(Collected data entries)
+--

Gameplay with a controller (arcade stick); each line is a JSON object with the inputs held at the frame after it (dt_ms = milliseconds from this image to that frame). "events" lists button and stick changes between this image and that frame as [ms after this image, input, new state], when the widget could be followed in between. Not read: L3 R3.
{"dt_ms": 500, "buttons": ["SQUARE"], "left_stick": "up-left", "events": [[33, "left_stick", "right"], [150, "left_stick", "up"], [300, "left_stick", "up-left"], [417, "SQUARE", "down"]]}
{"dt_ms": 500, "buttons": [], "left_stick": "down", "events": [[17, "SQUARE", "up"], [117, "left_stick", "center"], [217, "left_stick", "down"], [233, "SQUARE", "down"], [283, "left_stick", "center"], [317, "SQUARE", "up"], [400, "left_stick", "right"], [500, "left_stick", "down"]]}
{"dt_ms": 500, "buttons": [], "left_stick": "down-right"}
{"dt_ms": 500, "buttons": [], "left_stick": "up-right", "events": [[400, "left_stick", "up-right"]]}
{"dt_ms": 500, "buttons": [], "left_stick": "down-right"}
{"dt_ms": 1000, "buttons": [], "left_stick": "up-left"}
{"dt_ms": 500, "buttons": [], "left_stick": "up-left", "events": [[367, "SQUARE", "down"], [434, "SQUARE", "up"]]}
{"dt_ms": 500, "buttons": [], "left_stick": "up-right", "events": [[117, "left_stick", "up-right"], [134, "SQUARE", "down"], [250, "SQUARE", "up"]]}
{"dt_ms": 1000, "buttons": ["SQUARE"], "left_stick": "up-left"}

+--

# [Task directions]
Repeat every entry word for word.

# [Result of this exercise]
Gameplay with a controller (arcade stick); each line is a JSON object with the inputs held at the frame after it (dt_ms = milliseconds from this image to that frame). "events" lists button and stick changes between this image and that frame as [ms after this image, input, new state], when the widget could be followed in between. Not read: L3 R3.
{"dt_ms": 500, "buttons": ["SQUARE"], "left_stick": "up-left", "events": [[33, "left_stick", "right"], [150, "left_stick", "up"], [300, "left_stick", "up-left"], [417, "SQUARE", "down"]]}
{"dt_ms": 500, "buttons": [], "left_stick": "down", "events": [[17, "SQUARE", "up"], [117, "left_stick", "center"], [217, "left_stick", "down"], [233, "SQUARE", "down"], [283, "left_stick", "center"], [317, "SQUARE", "up"], [400, "left_stick", "right"], [500, "left_stick", "down"]]}
{"dt_ms": 500, "buttons": [], "left_stick": "down-right"}
{"dt_ms": 500, "buttons": [], "left_stick": "up-right", "events": [[400, "left_stick", "up-right"]]}
{"dt_ms": 500, "buttons": [], "left_stick": "down-right"}
{"dt_ms": 1000, "buttons": [], "left_stick": "up-left"}
{"dt_ms": 500, "buttons": [], "left_stick": "up-left", "events": [[367, "SQUARE", "down"], [434, "SQUARE", "up"]]}
{"dt_ms": 500, "buttons": [], "left_stick": "up-right", "events": [[117, "left_stick", "up-right"], [134, "SQUARE", "down"], [250, "SQUARE", "up"]]}
{"dt_ms": 1000, "buttons": ["SQUARE"], "left_stick": "up-left"}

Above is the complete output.